“Mary Jane’s Last Dance” was playing on the speakers, Tom Petty’s scratchy voice full of ache and regret. We were young. We felt dangerous.
There’s a good summer rain starting to fall, the kind where the sky gets fast-dark and the rain falls in grape-sized pellets, spread out at first, a couple of splatters here and there, separated by yards in distance, plopping down on the bread-oven asphalt outside. From there, it spreads into a little dollop and evaporates, and the smell of fresh rain coming up off the blacktop takes me back to an amusement park, back when I was in the eighth grade.
We were all there with our school, an end-of-year celebration trip of sorts that amounted to a funny sort of adolescent culmination, a dash of grown-up freedom to wander on our own in a theme park full of childhood conquests. It makes sense when you’re thirteen.
It rained. It was the summertime kind of rain, the kind I described above, and my friends and I were somewhere on the edge of the park, a small core of friends connected by the fast-evaporating bonds of middle school.
Eventually we stumbled upon a funny realization: everybody goes inside when it rains at an amusement park. The arcades filled up, the gift stores were crammed, the indoor attractions and their air conditioning were safe havens. Nobody was riding the roller coasters.
So we ran–as quickly as we could, lest it stop raining–to the nearest roller coaster, a wooden behemoth, and jumped on for a lap around the track. When we arrived back at the station house, there wasn’t anyone waiting to take our spots.
At first, we didn’t know what else to do, so we exited down the long ramps and sprinted right back up to jump right back on. “Mary Jane’s Last Dance” was playing on the speakers, Tom Petty’s scratchy voice full of ache and regret. We were young. We felt dangerous.
Last dance with Mary Jane, one more time to kill the pain
I feel summer creepin’ in and I’m tired of this town again
Eventually the guys running the ride decided to cut us some slack and save us from running and let us just stay in our seats. I can’t remember how many times in a row we stayed on, pausing a moment for the workers to check our lap bars and wave us onward again, out to the roller coaster’s slow climb, the rattle of chain, the anticipation, and then the brain-rattling thrill of weightlessness as we screamed ahead, the raindrops striking our faces like little daggers as the afternoon wore into the night, and we climbed aboard the bus home.

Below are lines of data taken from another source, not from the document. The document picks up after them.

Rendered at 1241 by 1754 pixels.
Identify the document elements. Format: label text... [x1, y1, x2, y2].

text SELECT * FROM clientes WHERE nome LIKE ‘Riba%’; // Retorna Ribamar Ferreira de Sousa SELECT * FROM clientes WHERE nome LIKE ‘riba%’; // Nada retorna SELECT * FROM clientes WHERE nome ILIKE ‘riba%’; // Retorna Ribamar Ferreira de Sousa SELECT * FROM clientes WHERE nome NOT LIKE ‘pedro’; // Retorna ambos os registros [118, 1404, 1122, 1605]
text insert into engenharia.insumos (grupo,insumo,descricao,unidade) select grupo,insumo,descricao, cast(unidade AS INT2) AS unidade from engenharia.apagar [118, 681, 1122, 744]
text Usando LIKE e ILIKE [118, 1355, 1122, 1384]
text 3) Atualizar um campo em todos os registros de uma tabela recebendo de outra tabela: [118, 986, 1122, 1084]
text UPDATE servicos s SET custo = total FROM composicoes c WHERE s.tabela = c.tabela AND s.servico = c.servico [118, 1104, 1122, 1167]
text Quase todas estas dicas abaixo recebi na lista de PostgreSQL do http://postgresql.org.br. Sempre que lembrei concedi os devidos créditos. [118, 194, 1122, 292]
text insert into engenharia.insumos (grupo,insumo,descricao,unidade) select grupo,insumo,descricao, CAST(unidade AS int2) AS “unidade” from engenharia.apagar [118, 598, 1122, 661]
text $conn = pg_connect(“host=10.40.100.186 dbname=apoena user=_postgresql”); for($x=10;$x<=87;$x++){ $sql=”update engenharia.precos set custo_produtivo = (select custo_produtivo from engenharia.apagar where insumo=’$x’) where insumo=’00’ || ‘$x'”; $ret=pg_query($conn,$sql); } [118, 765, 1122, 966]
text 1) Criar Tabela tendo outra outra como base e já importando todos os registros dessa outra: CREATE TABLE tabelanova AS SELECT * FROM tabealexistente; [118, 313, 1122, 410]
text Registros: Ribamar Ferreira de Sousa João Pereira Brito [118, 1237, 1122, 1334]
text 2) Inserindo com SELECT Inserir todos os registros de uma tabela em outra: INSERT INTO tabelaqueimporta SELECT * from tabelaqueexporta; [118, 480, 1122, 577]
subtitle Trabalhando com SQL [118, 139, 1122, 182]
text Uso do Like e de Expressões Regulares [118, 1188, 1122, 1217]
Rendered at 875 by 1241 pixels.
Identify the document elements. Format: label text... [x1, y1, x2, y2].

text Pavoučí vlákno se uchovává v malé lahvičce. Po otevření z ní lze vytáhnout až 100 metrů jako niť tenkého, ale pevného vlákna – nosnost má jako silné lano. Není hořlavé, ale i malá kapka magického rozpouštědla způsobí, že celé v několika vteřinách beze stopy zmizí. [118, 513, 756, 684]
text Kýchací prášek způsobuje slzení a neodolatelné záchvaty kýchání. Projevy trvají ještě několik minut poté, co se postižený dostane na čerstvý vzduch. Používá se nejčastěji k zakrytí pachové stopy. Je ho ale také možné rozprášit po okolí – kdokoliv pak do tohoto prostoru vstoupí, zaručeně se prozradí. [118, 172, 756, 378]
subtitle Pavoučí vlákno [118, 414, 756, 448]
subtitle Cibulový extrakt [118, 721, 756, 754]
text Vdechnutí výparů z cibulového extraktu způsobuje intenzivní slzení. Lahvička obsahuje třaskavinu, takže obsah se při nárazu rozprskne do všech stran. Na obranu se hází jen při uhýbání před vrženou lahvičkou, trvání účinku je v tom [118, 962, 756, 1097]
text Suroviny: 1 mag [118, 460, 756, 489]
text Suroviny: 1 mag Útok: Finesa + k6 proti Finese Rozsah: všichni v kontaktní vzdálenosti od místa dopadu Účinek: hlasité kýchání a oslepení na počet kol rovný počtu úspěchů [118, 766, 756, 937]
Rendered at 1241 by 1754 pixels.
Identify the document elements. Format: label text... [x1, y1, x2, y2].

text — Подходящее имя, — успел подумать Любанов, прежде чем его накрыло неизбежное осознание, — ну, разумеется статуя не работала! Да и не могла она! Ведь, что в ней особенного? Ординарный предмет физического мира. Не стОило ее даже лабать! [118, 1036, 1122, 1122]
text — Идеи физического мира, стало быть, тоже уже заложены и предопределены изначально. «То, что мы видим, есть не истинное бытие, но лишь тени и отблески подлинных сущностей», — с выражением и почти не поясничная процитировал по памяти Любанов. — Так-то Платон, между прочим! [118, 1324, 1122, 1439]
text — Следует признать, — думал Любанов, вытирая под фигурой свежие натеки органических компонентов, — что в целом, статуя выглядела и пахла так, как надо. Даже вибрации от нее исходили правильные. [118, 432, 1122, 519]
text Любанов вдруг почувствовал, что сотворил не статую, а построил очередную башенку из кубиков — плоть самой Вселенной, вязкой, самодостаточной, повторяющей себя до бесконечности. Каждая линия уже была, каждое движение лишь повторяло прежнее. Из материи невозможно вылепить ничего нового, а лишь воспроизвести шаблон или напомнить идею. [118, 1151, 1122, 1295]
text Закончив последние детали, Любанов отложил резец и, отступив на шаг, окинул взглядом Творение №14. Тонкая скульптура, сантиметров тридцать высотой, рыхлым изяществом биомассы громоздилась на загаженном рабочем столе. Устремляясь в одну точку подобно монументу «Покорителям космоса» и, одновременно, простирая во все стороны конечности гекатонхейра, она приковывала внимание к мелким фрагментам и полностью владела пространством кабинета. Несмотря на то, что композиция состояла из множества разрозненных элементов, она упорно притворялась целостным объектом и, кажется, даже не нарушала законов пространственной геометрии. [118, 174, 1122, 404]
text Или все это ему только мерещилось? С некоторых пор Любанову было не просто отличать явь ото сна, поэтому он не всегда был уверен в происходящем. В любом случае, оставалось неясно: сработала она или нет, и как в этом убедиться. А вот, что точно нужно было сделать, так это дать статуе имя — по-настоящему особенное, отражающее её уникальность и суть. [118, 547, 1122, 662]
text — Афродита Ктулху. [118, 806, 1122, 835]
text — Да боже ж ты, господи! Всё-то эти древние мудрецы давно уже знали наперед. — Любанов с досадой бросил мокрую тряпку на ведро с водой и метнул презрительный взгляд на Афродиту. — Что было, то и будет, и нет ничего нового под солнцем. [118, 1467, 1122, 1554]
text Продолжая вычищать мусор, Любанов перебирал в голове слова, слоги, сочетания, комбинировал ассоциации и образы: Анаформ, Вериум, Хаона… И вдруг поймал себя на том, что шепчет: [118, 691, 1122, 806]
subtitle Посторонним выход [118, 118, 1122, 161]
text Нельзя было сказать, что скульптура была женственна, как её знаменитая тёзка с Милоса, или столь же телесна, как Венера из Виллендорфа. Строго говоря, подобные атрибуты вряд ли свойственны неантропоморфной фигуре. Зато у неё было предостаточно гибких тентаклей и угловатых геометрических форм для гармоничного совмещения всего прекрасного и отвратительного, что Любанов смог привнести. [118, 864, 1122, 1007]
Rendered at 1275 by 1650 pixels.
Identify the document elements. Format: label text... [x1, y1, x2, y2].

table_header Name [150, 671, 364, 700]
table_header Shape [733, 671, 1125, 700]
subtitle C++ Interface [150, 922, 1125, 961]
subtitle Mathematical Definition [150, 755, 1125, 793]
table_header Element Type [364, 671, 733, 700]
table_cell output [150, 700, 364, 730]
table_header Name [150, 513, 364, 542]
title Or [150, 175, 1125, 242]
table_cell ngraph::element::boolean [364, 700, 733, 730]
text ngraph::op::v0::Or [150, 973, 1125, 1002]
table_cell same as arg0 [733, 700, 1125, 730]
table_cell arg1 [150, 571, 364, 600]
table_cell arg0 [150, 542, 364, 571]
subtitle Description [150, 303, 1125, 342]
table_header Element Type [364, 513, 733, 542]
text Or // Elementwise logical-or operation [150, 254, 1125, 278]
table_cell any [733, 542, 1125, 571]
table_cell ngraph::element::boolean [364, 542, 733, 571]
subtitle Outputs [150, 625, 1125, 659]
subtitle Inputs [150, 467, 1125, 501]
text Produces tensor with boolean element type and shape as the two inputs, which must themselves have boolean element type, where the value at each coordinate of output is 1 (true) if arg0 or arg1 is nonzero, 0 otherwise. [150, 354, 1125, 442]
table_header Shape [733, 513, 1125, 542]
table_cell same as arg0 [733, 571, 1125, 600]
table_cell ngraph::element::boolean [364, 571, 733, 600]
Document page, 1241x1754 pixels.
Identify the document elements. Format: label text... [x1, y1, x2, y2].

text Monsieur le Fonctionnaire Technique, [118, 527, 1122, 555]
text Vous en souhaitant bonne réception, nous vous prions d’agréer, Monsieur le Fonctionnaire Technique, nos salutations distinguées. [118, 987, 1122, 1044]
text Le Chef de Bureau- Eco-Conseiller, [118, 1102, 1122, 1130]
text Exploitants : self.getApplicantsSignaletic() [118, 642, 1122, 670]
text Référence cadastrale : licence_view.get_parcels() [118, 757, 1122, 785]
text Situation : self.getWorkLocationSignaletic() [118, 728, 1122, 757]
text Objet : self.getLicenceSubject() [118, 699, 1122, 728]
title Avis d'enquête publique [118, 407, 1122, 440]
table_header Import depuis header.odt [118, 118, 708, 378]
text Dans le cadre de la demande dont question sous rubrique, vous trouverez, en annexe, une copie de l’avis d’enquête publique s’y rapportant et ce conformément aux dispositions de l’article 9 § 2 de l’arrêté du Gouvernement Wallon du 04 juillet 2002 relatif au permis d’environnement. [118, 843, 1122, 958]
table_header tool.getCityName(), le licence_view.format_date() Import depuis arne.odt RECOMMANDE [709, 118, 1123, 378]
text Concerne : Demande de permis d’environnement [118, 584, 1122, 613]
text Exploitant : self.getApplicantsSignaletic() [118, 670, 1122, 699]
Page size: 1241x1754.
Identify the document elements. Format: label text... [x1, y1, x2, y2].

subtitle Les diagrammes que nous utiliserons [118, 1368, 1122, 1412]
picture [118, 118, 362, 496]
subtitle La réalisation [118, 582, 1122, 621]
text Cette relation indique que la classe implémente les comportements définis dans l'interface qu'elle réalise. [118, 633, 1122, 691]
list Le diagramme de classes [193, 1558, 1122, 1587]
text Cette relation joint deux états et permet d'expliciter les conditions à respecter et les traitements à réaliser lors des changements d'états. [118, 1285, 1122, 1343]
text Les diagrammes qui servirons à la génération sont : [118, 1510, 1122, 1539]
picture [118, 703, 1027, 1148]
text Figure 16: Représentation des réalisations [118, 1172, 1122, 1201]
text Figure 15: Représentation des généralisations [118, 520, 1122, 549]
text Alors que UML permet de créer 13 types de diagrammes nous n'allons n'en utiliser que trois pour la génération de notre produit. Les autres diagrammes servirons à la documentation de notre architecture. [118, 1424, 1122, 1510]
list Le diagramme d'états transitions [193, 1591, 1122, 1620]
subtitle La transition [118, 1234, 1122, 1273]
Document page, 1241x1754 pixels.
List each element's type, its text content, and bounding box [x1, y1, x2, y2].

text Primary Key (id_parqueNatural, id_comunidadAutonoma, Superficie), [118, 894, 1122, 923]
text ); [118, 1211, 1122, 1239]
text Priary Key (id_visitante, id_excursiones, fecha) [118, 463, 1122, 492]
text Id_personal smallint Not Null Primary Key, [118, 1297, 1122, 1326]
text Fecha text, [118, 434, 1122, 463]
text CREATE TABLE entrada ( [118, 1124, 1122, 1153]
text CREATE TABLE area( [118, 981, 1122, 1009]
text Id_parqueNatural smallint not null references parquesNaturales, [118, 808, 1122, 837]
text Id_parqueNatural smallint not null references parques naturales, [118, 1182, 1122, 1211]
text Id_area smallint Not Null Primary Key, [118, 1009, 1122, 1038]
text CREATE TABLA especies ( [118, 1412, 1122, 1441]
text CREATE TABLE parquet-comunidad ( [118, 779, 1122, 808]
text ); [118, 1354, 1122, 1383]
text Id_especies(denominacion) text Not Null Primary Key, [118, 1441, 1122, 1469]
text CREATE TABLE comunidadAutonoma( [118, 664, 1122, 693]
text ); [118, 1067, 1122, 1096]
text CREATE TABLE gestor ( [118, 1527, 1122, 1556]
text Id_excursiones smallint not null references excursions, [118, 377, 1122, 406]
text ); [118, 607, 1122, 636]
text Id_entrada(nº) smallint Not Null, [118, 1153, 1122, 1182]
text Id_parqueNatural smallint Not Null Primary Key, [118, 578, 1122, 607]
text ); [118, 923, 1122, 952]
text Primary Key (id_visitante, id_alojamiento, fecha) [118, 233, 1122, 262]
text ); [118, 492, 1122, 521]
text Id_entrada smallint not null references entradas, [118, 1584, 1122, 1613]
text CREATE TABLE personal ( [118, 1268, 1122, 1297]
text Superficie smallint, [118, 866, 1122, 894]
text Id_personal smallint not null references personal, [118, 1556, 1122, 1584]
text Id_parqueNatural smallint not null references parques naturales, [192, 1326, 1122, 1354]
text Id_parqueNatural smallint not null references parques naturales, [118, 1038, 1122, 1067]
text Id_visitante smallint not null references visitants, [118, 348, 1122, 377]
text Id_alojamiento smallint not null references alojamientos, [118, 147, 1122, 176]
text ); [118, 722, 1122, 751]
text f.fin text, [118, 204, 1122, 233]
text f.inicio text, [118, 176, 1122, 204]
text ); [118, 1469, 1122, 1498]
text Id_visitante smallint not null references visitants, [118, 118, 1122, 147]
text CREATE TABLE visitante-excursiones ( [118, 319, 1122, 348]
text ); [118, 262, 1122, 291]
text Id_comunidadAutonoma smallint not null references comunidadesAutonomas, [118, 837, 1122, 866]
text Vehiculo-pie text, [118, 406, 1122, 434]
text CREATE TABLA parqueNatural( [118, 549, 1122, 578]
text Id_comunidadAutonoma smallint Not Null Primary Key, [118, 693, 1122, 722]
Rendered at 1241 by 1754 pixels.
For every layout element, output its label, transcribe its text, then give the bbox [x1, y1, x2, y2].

Later the next fall, as we were still testing our mettle in high school, one of the girls in our group that day committed suicide, an act that quickly became one of the first passages of real life I experienced–the line of teachers from the middle school who came to the memorial service, the hushed whispers of our parents, the candles and poetry and grunge and group sessions that followed. The aching.
It all stood in contrast to the freedom we felt on a rainy day at the fun park, the infinite loops around the roller coaster, the rain on our faces as we laughed and screamed and sang and felt like our lives were finally in motion, the thrill of being waved through the station, cutting line, riding again and again and again while everyone else huddled under shelter.